Le livret (Noms de la voix/nons de la voix)
L’écrit (le livret) cherche sa voix entre abstraction (phonétique) et « souvenir » sémantique. La tension, ce qui voudrait s’écrire, joue entre ces deux pôles d’action verbale : lancer la langue, éclatée en unités phoniques, vers une pure partition sonore ; maintenir et faire affleurer les éléments de sens qui constituent un minimum de narration et un fond de commentaire, par le texte, de son propre effet. La narration (le récit) articule les scènes et les actes, met en place une progression dramatique élémentaire ; il faut donc qu’elle apparaisse un tant soit peu dans l’énoncé explicite (ce que disent les « personnages »). Le commentaire est le sujet même de l’opéra : les voix qui naissent, profèrent et meurent dans le temps de cette brève narration ne font jamais que parler de la naissance et de la mort des voix ; elle font surgir ce qui, côté « savoir » et côté « savon », fait obstacle à l’expansion libre (jouissante) des voix. Ce que profèrent les « personnages » (c’est-à-dire les diverses voix de la voix et de ses adversaires), ce ne sont que les bruits et les échos, les fureurs et les éclats, de ce combat dans la langue, dans la traversée de la langue par le chant qu’elle supporte. Il faut donc que ces « personnages » (ou : Noms de la voix, non de la voix) énoncent de temps à autre quelque chose d’explicite, de littéral, côté « théorique », méta-opéra. D’où l’affleurement du sens. Celui-ci ne peut alors qu’être burlesque, joué, dans l’esprit bouffon de la sotie, des fatrasies, etc. Parce que, retournée sur elle-même, entrant dans cette bataille de tréteaux, ou joute de fête foraine, la langue, lâchant ses vents de voix, ne peut que se tordre (de rire), s’éclater en apartés goguenards et lazzis « à la cantonade », venir, toujours, de coulisses sarcastiques.
Le travail du musicien pourrait consister, entre autres, à faire surgir ces éclats, ces échos, ces bruits combattants cahotiques. Sortir, en brefs rythmes et explosions rapides, les unités phoniques qui trouent et structurent les séquences. Lisser mélodiquement les affleurements de sens. Aller du Nom au Non, du haut au bas, du médodique mélodramatique au grincé rincé, du souffle à l’étouffé, etc., comme pour un récit musical de chutes, ou casseboîtes, drôlerie et tension en même temps : énergie.
La mise-en-scène
Je vois une sorte d’héraldique des tableaux. « Très riches heures », sur fond plat, sans profondeur, sans « perspective ». Blasons et figurines abstraites (penser à Jarry, les conférences sur la mise en scène et le décor de « Ubu Roi ».
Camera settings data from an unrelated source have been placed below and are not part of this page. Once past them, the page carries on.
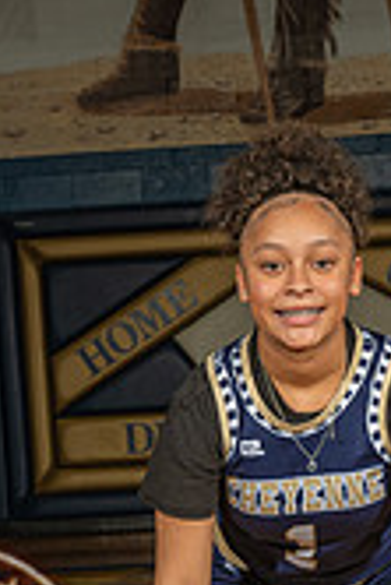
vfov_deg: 16.7
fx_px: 1935
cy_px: 620
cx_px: 289
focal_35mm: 119
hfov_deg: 11.5
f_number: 7.1
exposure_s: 1/200
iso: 160
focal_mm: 44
Les figurines (oiseaux, fous…) sont des créatures innommables : des intermédiaires, transversaux, improbables et abstraits : des monstres (mais sans la connotation emphatiquement menaçante de ce mot). Seulement parce que ces figurines doivent être emblématiques du « jeu de la voix hors des mots » (Khlebnikov) : une force sans noms qui défait le sens et pourtant n’a (de) lieu que si elle s’appuie sur le sens qu’articule le langage qui fait texte (livret).
La mise en scène devrait donc éviter de fixer ces figures, de leur donner corps (ce ne sont ni des « oiseaux », ni des « hommes », mais des porteuses de voix, entre le chant insensé que pousse l’oiseau et le sens atone que parle l’homme ; ce sont les figures déchirées de l’affrontement sens/ son, les figures jouissantes de leur copulation momentanée (musicale). Elles sont là pour brouiller les noms et les images, bien plus que pour les incarner). Un objectif scénique pourrait être (héraldique abstraite, miroirs déformants) de suggérer ce brouillage (ce parasitage).
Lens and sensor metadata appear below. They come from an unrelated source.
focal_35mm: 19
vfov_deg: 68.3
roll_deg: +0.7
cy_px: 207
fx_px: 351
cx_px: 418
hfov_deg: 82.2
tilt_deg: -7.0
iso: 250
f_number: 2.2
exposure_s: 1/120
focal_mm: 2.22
Les oiseaux traversent l’histoire du théâtre et du conte, sans doute parce qu’ils figurent cette énergie vocale insensée et la légèreté (le vol, sexuel) qu’elle suggère (Aristophane, Cyrano).
Le perroquet, la pie (voleuse, volante), le merle (chanteur, au bord de la parole), oiseaux ambigus et humanisés par la soumission du chant au langage, sont les points de passages obligés de cette fascination. Un volubilité suspecte (machinique ?) les jette en travers des assignations animales et humaines : c’est aussi cette traversée que suggère l’expansion du chant.
La fermeture héraldique de la scène (décor plat) peut aussi suggérer d’autant mieux l’infini dehors (les vers, la mort) qui pousse dans le dos du décor et dans lequel les tableaux mis en scène ne sont qu’une coupe (sombre), une ponction, figeant et fixant son bruissement, sa neige (comme sur l’écran TV, avant la sélection). Le son suggère toujours, je crois, dans son abstraction et sa différence propre, cet espace infini dans le fini d’un développement sémantique unifiant. Opéra veut dire sans doute aussi : suggestion, par le son (musique et voix), de l’infini sans nom dans lequel le langage découpe l’articulation provisoire des noms. Le hors cadre (à suggérer) est l’enjeu de la mise en scène (et non pas la boîte fermée, cohérente et vraisemblablisante des mises en scène classiques). C’est ce que voulait sans doute indiquer Mallarmé quand il écrivait (1897) à propos de Mac Beth que « le rideau se lève une minute trop tôt » (scène des sorcières), révélant par là un dehors de l’histoire (l’autre monde, magique, païen, matriarcal) qu’on ne saurait voir et intégrer au sens (à l’action dramatique elle-même), mais qui lui donne, pourtant, dans son creux, dans son absence insistante, tout son sens, — qui gronde dans tous ses sons.